■ **Page text**
==============================
CAPE CANAVERAL, Fla. -- With the final Space Shuttle launch planned for today, space fans soon will be facing cosmic withdrawal.
Never fear, an array of museums and historic sites can keep the high-flying spirit alive, says Shuttle astronaut Thomas D. Jones , who has spent 53 days living in space.
He shares some favorite earthbound sites with Larry Bleiberg for USA TODAY.
Kennedy Space Center Visitor Complex: Orsino, Florida
There's no better place to immerse yourself in the saga of human space flight than this spot on the Florida coast.
"It's full of epic history," Jones says, including the first-manned flights, the moon missions and Space Shuttle launches.
He suggests taking the center's bus tour to the oceanfront launch pads for the Mercury, Gemini and Apollo missions.
"It's very evocative of that heroic age in the 1960s when we were racing to the moon."
Strategic Air & Space Museum: Ashland, Neb.
For decades, space exploration was tied to the Cold War, a connection made clear at this dramatic museum just off Interstate 80.
==============================
Copy the space museum article from "Never fear, an" to "the Florida coast." word for word. The entries after this article are not needed for any of the work.
==============================
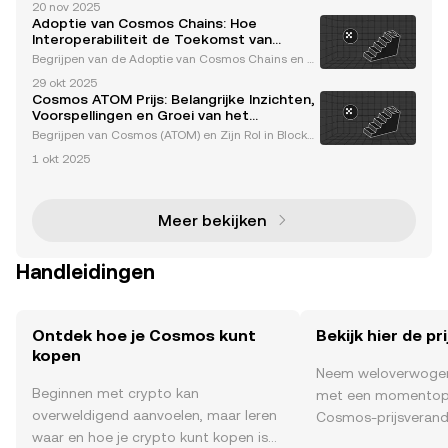
20 nov 2025
an het Cosmos-ecosysteem en zorgt voor de beveil
Adoptie van Cosmos Chains: Hoe
iging, decentralisatie en governance ervan. Validat
Interoperabiliteit de Toekomst van
ors spel
Blockchain Vormgeeft
Begrijpen van de Adoptie van Cosmos Chains en d
e Rol van Interoperabiliteit in Blockchain Cosmos tra
29 okt 2025
nsformeert het blockchainlandschap door naadloz
Cosmos ATOM Prijs: Belangrijke Inzichten,
e communicatie en interactie tussen onafhankelijke
Voorspellingen en Groei van het
bl
Ecosysteem Uitgelegd
Begrijpen van Cosmos (ATOM) en Zijn Rol in Blockc
hain-Interoperabiliteit Cosmos (ATOM) is een blockc
1 okt 2025
hain-platform dat is ontworpen om een van de mee
st urgente uitdagingen in de cryptocurrency-indust
ri
Meer bekijken
Handleidingen
Ontdek hoe je Cosmos kunt
Bekijk hier de p
kopen
Neem weloverwogen
Beginnen met crypto kan
met een momentop
overweldigend aanvoelen, maar leren
Cosmos-prijsverande
waar en hoe je crypto kunt kopen is
time , het sentimen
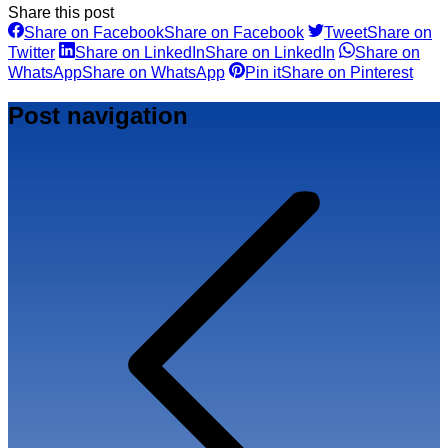
Share this post
Share on Facebook
Share on Facebook
Tweet
Share on
Twitter
Share on LinkedIn
Share on LinkedIn
Share on
WhatsApp
Share on WhatsApp
Pin it
Share on Pinterest
Post navigation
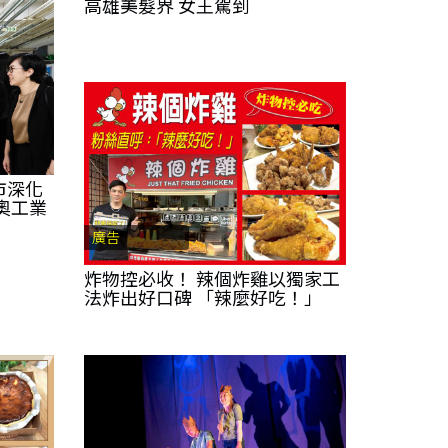
高雄美髮界 女王駕到
市深化
奧工業
廣告
炸物控必收！ 辣個炸雞以獨家工
法炸出好口碑 「辣麼好吃！」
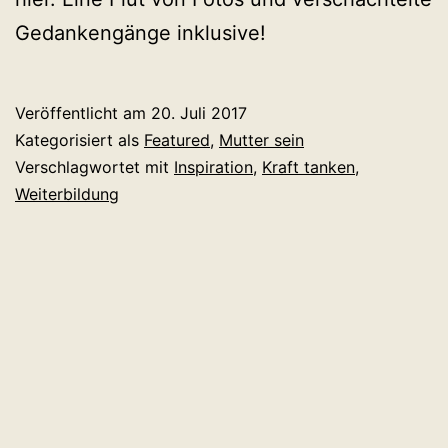
Gedankengänge inklusive!
Veröffentlicht am
20. Juli 2017
Kategorisiert als
Featured
,
Mutter sein
Verschlagwortet mit
Inspiration
,
Kraft tanken
,
Weiterbildung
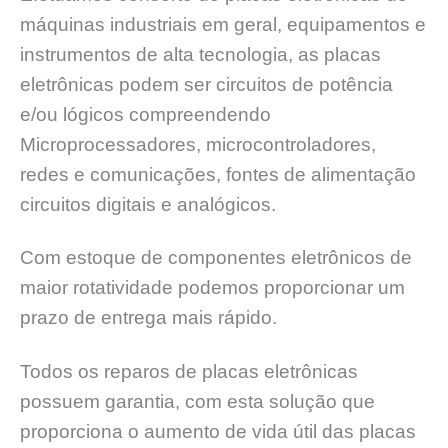
máquinas industriais em geral, equipamentos e
instrumentos de alta tecnologia, as placas
eletrônicas podem ser circuitos de potência
e/ou lógicos compreendendo
Microprocessadores, microcontroladores,
redes e comunicações, fontes de alimentação
circuitos digitais e analógicos.
Com estoque de componentes eletrônicos de
maior rotatividade podemos proporcionar um
prazo de entrega mais rápido.
Todos os reparos de placas eletrônicas
possuem garantia, com esta solução que
proporciona o aumento de vida útil das placas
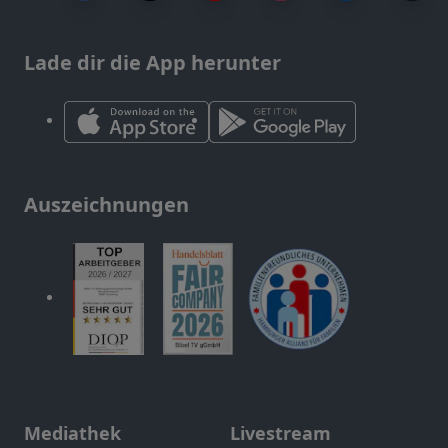
Lade dir die App herunter
Auszeichnungen
Mediathek
Livestream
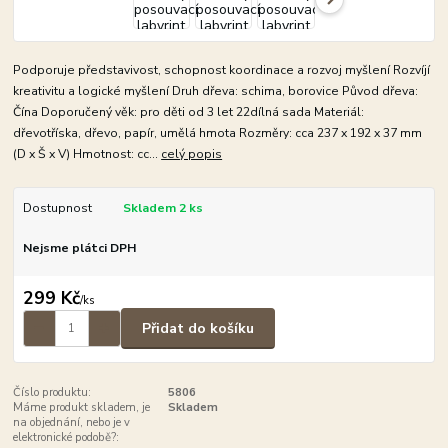
Podporuje představivost, schopnost koordinace a rozvoj myšlení Rozvíjí
kreativitu a logické myšlení Druh dřeva: schima, borovice Původ dřeva:
Čína Doporučený věk: pro děti od 3 let 22dílná sada Materiál:
dřevotříska, dřevo, papír, umělá hmota Rozměry: cca 237 x 192 x 37 mm
(D x Š x V) Hmotnost: cc...
celý popis
Dostupnost
Skladem 2 ks
Nejsme plátci DPH
299 Kč
/
ks
Přidat do košíku
Číslo produktu:
5806
Máme produkt skladem, je
Skladem
na objednání, nebo je v
elektronické podobě?:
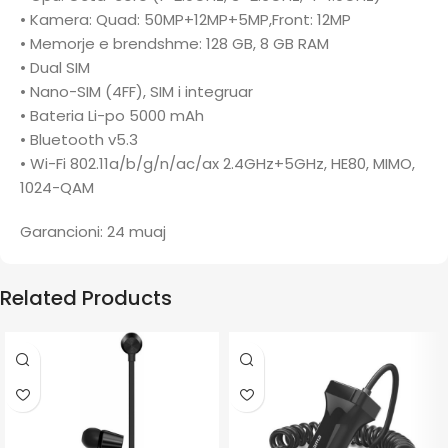
• Kamera: Quad: 50MP+12MP+5MP,Front: 12MP
• Memorje e brendshme: 128 GB, 8 GB RAM
• Dual SIM
• Nano-SIM (4FF), SIM i integruar
• Bateria Li-po 5000 mAh
• Bluetooth v5.3
• Wi-Fi 802.11a/b/g/n/ac/ax 2.4GHz+5GHz, HE80, MIMO,
1024-QAM
Garancioni: 24 muaj
Related Products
==============================
■ **Result for this exercise**
Never fear, an array of museums and historic sites can keep the high-flying spirit alive, says Shuttle astronaut Thomas D. Jones , who has spent 53 days living in space.
He shares some favorite earthbound sites with Larry Bleiberg for USA TODAY.
Kennedy Space Center Visitor Complex: Orsino, Florida
There's no better place to immerse yourself in the saga of human space flight than this spot on the Florida coast.